Texto de página –
Quienes desayunan café con lorazepam entienden la contradicción que implica pero la necesitan porque cada mañana, cuando abren los ojos, constatan que siguen vivos y que el mundo sigue existiendo tal y como lo conocemos, que siguen sin ganas de levantarse, y con ellos se despiertan el miedo a qué se encontrarán hoy, la escasa esperanza de un milagro que resuelva todo de golpe y un abundante desaliento. Porque en ese malestar cotidiano enquistado, que podemos diagnosticar con el DSM pero también abriendo el periódico, habitan muchas cosas a las que hay que enfrentarse de maneras distintas, cuando no opuestas entre sí.

Registros del conjunto de datos
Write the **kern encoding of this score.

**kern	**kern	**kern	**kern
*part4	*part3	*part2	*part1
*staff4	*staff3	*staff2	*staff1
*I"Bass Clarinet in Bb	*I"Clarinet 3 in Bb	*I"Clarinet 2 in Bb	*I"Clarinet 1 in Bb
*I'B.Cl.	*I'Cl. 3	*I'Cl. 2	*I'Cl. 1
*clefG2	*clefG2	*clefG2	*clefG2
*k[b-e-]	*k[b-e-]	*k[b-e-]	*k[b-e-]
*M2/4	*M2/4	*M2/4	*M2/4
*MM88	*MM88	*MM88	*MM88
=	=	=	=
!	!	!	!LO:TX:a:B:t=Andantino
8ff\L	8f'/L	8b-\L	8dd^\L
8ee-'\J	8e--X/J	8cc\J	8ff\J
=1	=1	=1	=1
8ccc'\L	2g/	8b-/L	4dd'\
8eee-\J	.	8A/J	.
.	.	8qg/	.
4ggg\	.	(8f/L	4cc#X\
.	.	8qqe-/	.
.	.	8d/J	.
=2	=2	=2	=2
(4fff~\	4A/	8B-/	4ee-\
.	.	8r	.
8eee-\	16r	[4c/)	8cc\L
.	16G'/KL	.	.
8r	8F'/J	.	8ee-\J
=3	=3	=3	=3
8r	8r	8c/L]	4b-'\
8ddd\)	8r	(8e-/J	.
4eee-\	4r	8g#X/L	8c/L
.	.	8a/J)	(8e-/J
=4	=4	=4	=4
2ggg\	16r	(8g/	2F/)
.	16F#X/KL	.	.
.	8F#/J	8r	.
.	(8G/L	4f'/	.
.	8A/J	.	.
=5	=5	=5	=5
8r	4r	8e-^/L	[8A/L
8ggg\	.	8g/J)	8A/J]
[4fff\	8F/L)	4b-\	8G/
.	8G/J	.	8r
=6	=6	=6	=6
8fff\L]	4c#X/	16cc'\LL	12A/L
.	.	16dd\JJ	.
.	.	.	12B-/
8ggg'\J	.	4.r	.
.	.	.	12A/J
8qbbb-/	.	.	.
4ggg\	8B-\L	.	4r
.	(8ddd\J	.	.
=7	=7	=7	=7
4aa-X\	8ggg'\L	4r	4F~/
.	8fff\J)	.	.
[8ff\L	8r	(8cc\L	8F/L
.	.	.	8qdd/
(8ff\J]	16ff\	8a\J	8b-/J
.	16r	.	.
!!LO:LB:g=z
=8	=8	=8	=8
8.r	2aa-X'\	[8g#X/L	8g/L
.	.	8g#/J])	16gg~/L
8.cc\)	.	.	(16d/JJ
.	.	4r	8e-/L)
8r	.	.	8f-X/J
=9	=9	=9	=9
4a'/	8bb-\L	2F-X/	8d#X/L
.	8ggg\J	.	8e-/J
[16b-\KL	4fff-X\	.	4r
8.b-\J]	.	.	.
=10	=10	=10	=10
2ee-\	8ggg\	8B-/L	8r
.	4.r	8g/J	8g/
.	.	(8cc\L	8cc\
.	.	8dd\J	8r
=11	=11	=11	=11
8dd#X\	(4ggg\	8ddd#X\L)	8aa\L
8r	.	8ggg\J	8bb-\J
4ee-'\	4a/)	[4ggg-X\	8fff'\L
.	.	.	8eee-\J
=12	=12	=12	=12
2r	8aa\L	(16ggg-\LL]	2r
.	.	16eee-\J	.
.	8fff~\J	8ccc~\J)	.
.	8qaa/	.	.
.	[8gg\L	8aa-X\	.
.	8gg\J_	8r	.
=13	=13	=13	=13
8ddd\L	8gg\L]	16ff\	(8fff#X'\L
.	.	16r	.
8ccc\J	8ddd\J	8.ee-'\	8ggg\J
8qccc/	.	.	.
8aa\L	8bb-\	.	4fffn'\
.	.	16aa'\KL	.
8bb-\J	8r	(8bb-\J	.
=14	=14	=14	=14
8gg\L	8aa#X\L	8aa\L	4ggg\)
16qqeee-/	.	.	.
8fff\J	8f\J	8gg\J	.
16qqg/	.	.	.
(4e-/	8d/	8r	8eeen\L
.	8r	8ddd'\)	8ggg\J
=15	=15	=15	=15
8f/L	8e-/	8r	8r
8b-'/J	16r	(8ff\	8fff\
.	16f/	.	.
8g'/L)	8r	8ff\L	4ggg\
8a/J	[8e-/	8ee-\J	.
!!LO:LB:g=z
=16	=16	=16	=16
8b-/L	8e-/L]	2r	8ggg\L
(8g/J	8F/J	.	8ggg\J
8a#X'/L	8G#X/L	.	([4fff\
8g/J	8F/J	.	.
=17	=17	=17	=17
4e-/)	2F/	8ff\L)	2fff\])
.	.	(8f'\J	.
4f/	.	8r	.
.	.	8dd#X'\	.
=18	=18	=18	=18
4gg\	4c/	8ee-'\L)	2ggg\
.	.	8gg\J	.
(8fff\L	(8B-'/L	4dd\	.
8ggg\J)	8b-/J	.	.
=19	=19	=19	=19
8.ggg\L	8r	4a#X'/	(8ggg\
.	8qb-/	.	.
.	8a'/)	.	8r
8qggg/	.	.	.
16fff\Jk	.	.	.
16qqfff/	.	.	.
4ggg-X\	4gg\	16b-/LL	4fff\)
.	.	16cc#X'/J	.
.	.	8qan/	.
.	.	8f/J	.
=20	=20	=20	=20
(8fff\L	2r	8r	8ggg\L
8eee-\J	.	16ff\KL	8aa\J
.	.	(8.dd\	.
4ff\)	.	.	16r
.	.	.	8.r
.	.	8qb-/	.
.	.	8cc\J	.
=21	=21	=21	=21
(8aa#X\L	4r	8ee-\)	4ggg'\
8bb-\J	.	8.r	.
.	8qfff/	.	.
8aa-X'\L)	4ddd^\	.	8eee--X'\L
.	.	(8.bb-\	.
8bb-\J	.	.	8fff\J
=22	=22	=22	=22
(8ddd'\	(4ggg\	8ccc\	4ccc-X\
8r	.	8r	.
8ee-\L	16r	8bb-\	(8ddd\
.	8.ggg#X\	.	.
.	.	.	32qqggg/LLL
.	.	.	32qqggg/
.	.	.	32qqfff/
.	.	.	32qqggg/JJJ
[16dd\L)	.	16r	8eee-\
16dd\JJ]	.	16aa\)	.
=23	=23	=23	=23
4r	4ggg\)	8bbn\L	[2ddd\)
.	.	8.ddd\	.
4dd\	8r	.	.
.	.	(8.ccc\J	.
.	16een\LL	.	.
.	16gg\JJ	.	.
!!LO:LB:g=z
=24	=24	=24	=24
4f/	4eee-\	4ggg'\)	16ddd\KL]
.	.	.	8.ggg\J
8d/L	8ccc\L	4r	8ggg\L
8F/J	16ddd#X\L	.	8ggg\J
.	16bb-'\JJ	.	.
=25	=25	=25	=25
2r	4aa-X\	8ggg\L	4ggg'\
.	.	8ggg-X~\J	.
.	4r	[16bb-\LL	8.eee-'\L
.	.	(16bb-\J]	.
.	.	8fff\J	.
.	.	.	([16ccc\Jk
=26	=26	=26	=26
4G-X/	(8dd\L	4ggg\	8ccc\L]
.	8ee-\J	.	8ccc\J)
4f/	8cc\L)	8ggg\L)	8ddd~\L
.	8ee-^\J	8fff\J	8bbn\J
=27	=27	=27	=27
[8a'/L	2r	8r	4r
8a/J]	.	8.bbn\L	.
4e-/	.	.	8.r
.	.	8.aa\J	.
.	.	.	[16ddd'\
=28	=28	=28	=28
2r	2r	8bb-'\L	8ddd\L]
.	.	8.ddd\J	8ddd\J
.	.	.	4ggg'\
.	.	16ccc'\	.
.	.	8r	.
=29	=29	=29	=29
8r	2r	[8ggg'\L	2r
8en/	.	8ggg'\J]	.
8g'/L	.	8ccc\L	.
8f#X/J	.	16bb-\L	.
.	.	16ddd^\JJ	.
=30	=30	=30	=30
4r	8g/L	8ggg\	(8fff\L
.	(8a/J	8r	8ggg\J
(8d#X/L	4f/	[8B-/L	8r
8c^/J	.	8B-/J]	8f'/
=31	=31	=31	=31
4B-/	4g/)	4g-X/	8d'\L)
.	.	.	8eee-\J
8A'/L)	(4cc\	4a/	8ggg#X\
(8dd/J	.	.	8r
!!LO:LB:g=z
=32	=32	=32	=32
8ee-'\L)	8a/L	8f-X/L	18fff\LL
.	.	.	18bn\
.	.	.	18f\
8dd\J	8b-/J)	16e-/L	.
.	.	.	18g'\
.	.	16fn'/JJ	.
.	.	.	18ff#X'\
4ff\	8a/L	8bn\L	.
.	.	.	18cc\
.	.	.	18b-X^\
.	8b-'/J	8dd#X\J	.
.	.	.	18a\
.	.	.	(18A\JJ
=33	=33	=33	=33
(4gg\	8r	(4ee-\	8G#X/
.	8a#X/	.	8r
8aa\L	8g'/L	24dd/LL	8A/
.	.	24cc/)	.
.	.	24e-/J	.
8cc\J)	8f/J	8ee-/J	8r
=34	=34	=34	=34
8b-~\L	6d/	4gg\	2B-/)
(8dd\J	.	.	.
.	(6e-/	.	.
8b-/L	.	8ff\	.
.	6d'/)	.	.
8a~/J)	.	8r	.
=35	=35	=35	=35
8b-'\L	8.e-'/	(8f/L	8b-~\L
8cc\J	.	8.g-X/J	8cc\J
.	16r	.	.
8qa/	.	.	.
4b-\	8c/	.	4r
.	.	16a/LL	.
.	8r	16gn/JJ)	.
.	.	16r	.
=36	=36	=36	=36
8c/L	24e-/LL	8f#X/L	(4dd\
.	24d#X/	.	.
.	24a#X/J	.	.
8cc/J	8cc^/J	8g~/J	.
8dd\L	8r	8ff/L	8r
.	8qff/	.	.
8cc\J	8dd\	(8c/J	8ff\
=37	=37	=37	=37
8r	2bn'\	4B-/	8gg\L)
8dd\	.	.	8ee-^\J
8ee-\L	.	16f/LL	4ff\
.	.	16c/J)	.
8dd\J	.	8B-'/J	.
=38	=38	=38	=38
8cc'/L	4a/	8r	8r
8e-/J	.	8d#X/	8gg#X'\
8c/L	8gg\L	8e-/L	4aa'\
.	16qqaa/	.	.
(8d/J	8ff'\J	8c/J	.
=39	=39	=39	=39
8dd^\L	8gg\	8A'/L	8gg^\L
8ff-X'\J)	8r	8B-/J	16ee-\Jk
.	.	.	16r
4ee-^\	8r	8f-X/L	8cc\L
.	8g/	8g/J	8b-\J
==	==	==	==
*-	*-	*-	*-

Ítem de tarea 1 – Según el texto sobre el café con lorazepam, ¿con qué se puede diagnosticar el malestar cotidiano enquistado, además de abriendo el periódico?
Ítem de tarea 2 – Transcriba del texto sobre el café con lorazepam el fragmento que va desde "Quienes desayunan café" hasta "opuestas entre sí.", ambos incluidos.
Ítem de tarea 3 – Prosiga el texto sobre el café con lorazepam a partir de su última oración.

Área de respuesta 1 – Con el DSM.

Área de respuesta 2 –
Quienes desayunan café con lorazepam entienden la contradicción que implica pero la necesitan porque cada mañana, cuando abren los ojos, constatan que siguen vivos y que el mundo sigue existiendo tal y como lo conocemos, que siguen sin ganas de levantarse, y con ellos se despiertan el miedo a qué se encontrarán hoy, la escasa esperanza de un milagro que resuelva todo de golpe y un abundante desaliento. Porque en ese malestar cotidiano enquistado, que podemos diagnosticar con el DSM pero también abriendo el periódico, habitan muchas cosas a las que hay que enfrentarse de maneras distintas, cuando no opuestas entre sí.

Área de respuesta 3 –
Hace falta creer en la posibilidad de mejoría. De mejoría clínica, de que desaparezcan los síntomas de ansiedad y depresión, pero también de mejoría vital, posibilidad de que el protagonista de la propia biografía pueda cerrar este capítulo turbulento en el que le leemos y pueda pasar a uno siguiente donde el pecho no oprima y las tripas no se retuerzan de continuo. Hace falta frenar la respuesta desbocada del cuerpo, que aún reacciona al peligro disponiéndose para correr como si aún tuviéramos detrás un león hambriento y no a un banco que puede desahuciarte cuando quiera y al que, pese a su posición de amenaza, sigues pagando. Pero también hace falta coger fuerzas para afrontar un día donde el grueso de la energía se pondrá lejos de casa y lejos de la gente escogida, para pasarlo encerrado en un trabajo, exprimiendo lo mejor de uno mismo para que otro pueda enriquecerse. O exprimiendo lo mejor de uno mismo para proveer de un servicio público que rara vez será capaz de resolver de verdad los problemas de aquellos a quienes atiende. O exprimiendo lo mejor de una misma para brindar un cuidado profesionalizado mal valorado, mal pagado y que va royendo el cuerpo a base de sobreesfuerzos físicos. Y así ad nauseam.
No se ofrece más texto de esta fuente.